#### DATASET EXTRACT:
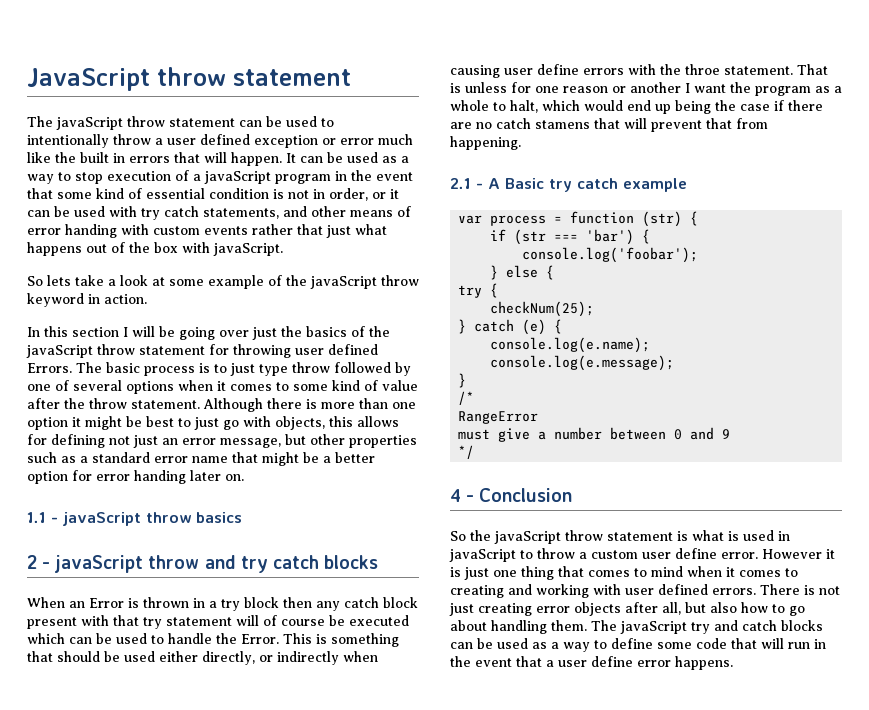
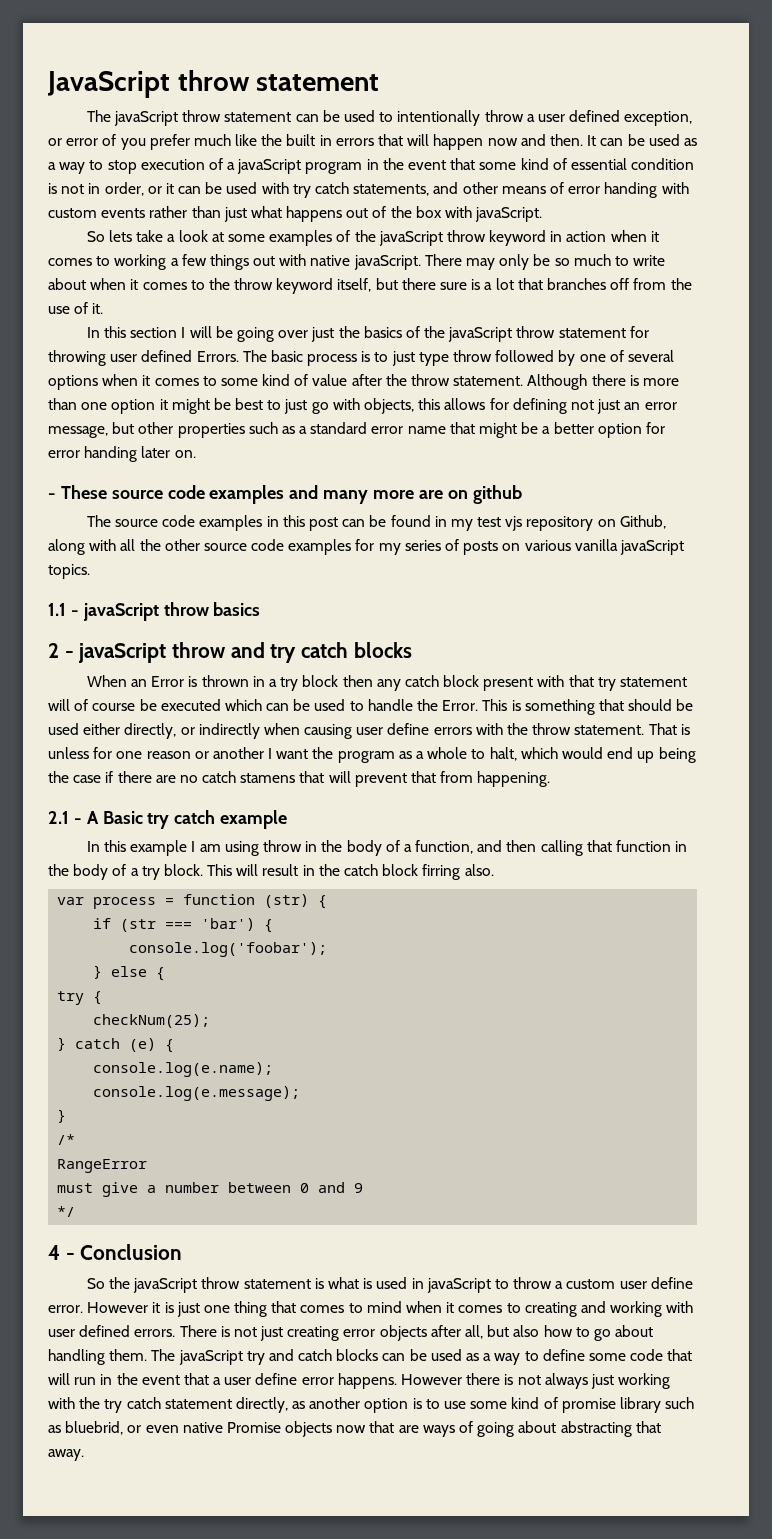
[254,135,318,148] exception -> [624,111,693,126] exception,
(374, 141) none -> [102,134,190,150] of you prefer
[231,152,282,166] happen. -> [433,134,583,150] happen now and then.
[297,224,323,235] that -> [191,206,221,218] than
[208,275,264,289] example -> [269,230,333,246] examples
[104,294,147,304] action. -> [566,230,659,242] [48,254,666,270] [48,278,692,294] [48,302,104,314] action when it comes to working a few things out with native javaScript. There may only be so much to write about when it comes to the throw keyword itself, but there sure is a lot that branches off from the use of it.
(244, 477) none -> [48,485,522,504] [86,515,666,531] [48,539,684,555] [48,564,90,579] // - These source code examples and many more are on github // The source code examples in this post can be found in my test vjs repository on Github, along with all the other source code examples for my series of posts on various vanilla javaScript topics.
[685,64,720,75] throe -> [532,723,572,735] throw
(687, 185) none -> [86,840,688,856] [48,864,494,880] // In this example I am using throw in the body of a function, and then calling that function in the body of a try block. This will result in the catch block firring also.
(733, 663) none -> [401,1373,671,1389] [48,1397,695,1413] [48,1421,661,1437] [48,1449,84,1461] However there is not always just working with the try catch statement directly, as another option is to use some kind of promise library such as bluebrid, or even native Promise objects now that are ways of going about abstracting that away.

#### WHAT YOU WILL DO:
Write out exactly the lines from the one with "[231,152,282,166] happen. ->" through the end of the records above, both ends included, and leave out all other lines.

#### REPLY:
[231,152,282,166] happen. -> [433,134,583,150] happen now and then.
[297,224,323,235] that -> [191,206,221,218] than
[208,275,264,289] example -> [269,230,333,246] examples
[104,294,147,304] action. -> [566,230,659,242] [48,254,666,270] [48,278,692,294] [48,302,104,314] action when it comes to working a few things out with native javaScript. There may only be so much to write about when it comes to the throw keyword itself, but there sure is a lot that branches off from the use of it.
(244, 477) none -> [48,485,522,504] [86,515,666,531] [48,539,684,555] [48,564,90,579] // - These source code examples and many more are on github // The source code examples in this post can be found in my test vjs repository on Github, along with all the other source code examples for my series of posts on various vanilla javaScript topics.
[685,64,720,75] throe -> [532,723,572,735] throw
(687, 185) none -> [86,840,688,856] [48,864,494,880] // In this example I am using throw in the body of a function, and then calling that function in the body of a try block. This will result in the catch block firring also.
(733, 663) none -> [401,1373,671,1389] [48,1397,695,1413] [48,1421,661,1437] [48,1449,84,1461] However there is not always just working with the try catch statement directly, as another option is to use some kind of promise library such as bluebrid, or even native Promise objects now that are ways of going about abstracting that away.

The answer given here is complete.